En effet, avant même l’ouverture des dépôts de candidatures, le tout nouveau président de ce parti affirmera à haute et intelligible voix ceci: «Qui peut me refuser d’être candidat? Qui? Si je ne suis pas candidat, il n’y aura pas d’élections ici», avait-il, du reste, ajouté. Ces menaces à peine voilées que d’aucuns avaient qualifiées de menaces à l’ordre public étaient restées sans suites, les autorités de la Transition prenant le soin d’éviter de céder à la «provocation» avant la décision du Conseil constitutionnel. Mais face à la désapprobation nationale et la réaction beaucoup plus «sage» de son alliée de l’ADF/RDA, l’ancien député du Passoré se dédira plus tard.

Gilbert Diendéré, l'époux de la septième vice-présidente du CDP, voulait remettre le CDP à l'eau, à travers un putsch.
Gilbert Diendéré, l’époux de la septième vice-présidente du CDP, voulait remettre le CDP à l’eau, à travers un putsch.

Le coup d’Etat et ses corollaires
Comme par enchantement, après s’être excusé pour cet écart de langage, l’homme dira s’être laissé emporter et avoir pris acte de la décision du Conseil constitutionnel. Mais au moment où les regards étaient tournés vers le 20 septembre 2015, date marquant le début de la campagne, le 16 septembre, soit environ quatre jours avant, une prise d’otage du gouvernement de la Transition par des soldats du Régiment de la sécurité présidentielle (RSP) vire au coup d’Etat. La proximité des putschistes avec les dignitaires du CDP est très flagrante. Les plus acerbes ne tardent pas à lier les évènements à Blaise Compaoré qui, depuis Abidjan, tirerait les ficelles. Plusieurs responsables de l’ex-parti au pouvoir notamment son président, sont absents du pays. Le pays est paralysé, plusieurs résistants seront abattus dans les rues de la capitale par les escouades du RSP chargées de maintenir l’ordre. On dénombrera au total 14 morts et plus de 250 blessés. Malgré cette répression féroce, le coup d’Etat est mis en échec et le RSP est dissout par décision gouvernementale.
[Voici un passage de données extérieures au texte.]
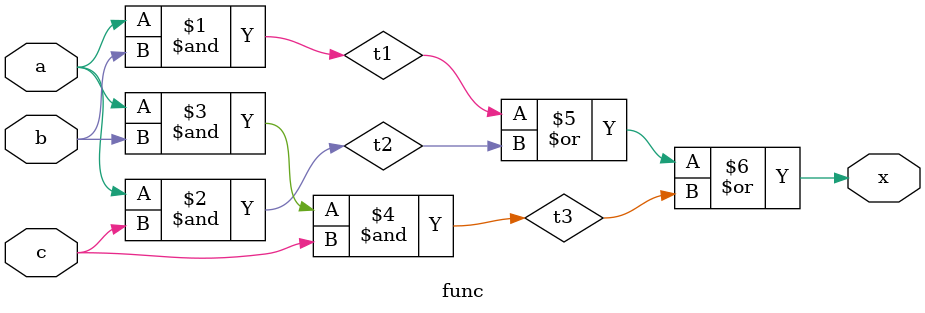
<source format=v>
module func(a,b,c,x);
input a,b,c;
output x;
wire t1,t2,t3;

and a1(t1,a,b);
and a2(t2,a,c);
and a3 (t3,a,b,c);

assign x=t1|t2|t3;
endmodule
</source>
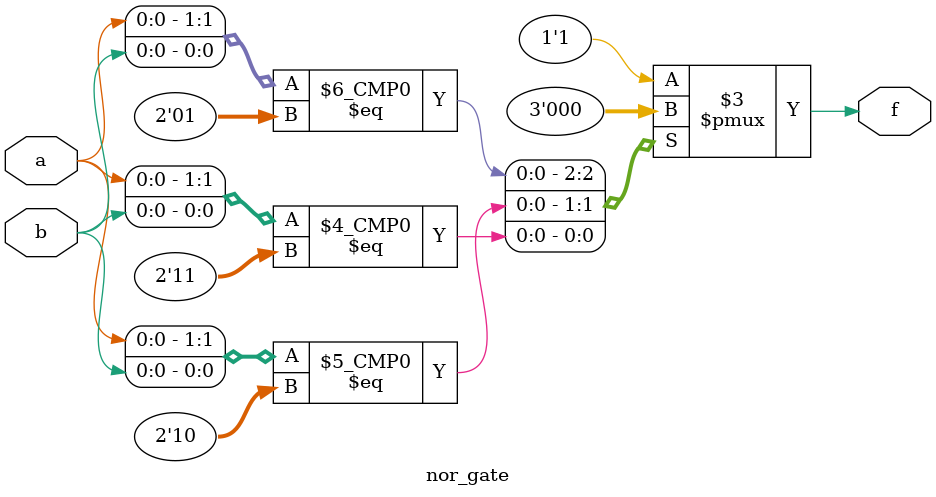
<source format=v>
`timescale 1ns / 1ps


module nor_gate(
    input a, b,
    output reg f
    );
     always@(*)
    begin
    case({a,b})
    2'b01: f = 0;
    2'b10: f = 0;
    2'b11: f = 0;
    default: f = 1;
    endcase
    end
endmodule

</source>
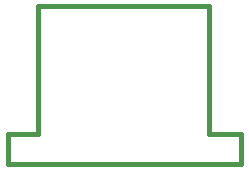
<source format=gko>
G04 (created by PCBNEW-RS274X (2012-apr-16-27)-stable) date sam. 01 juin 2013 19:50:37 CST*
G01*
G70*
G90*
%MOIN*%
G04 Gerber Fmt 3.4, Leading zero omitted, Abs format*
%FSLAX34Y34*%
G04 APERTURE LIST*
%ADD10C,0.006000*%
%ADD11C,0.015000*%
G04 APERTURE END LIST*
G54D10*
G54D11*
X59250Y-15500D02*
X59250Y-19750D01*
X60300Y-19750D02*
X59250Y-19750D01*
X60300Y-20750D02*
X60300Y-19750D01*
X52550Y-20750D02*
X60300Y-20750D01*
X52550Y-19750D02*
X52550Y-20750D01*
X53550Y-19750D02*
X52550Y-19750D01*
X53550Y-19700D02*
X53550Y-19750D01*
X53550Y-15500D02*
X53550Y-19700D01*
X59250Y-15500D02*
X53550Y-15500D01*
M02*

</source>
Après l’assaut du camp Naaba Koom II, l’arrestation du chef des putschistes et la fuite des responsables du parti, c’est, sans conteste, un parti aux abois, vidé de sa sève et abandonné à son sort que les Burkinabè découvrent. Aujourd’hui, les questions qui reviennent sur toutes les lèvres, c’est la conduite à tenir pendant les prochaines échéances qui pointent à l’horizon. D’ores et déjà, les réunions qui se tenaient en plein jour au siège en rénovation sur l’avenue Kwame N’Nkrumah sont devenues clandestines. La dernière du BPN en est la parfaite illustration. La décision qui en est issue est de donner une consigne de vote en temps opportun pour l’élection présidentielle.
Mais dans le contexte actuel, marqué par un désaveu général de ce parti, quel candidat à la présidentielle viendrait se «compromettre» avec ce parti victime de ses turpitudes? C’est un secret de polichinelle, les militants du CDP n’ont plus le zèle d’antan. Ainsi, c’est l’âme en peine qu’ils devront suivre les prochaines élections avec d’amers regrets d’avoir été proches de responsables ayant un lien avec les putschistes du 17 septembre dernier.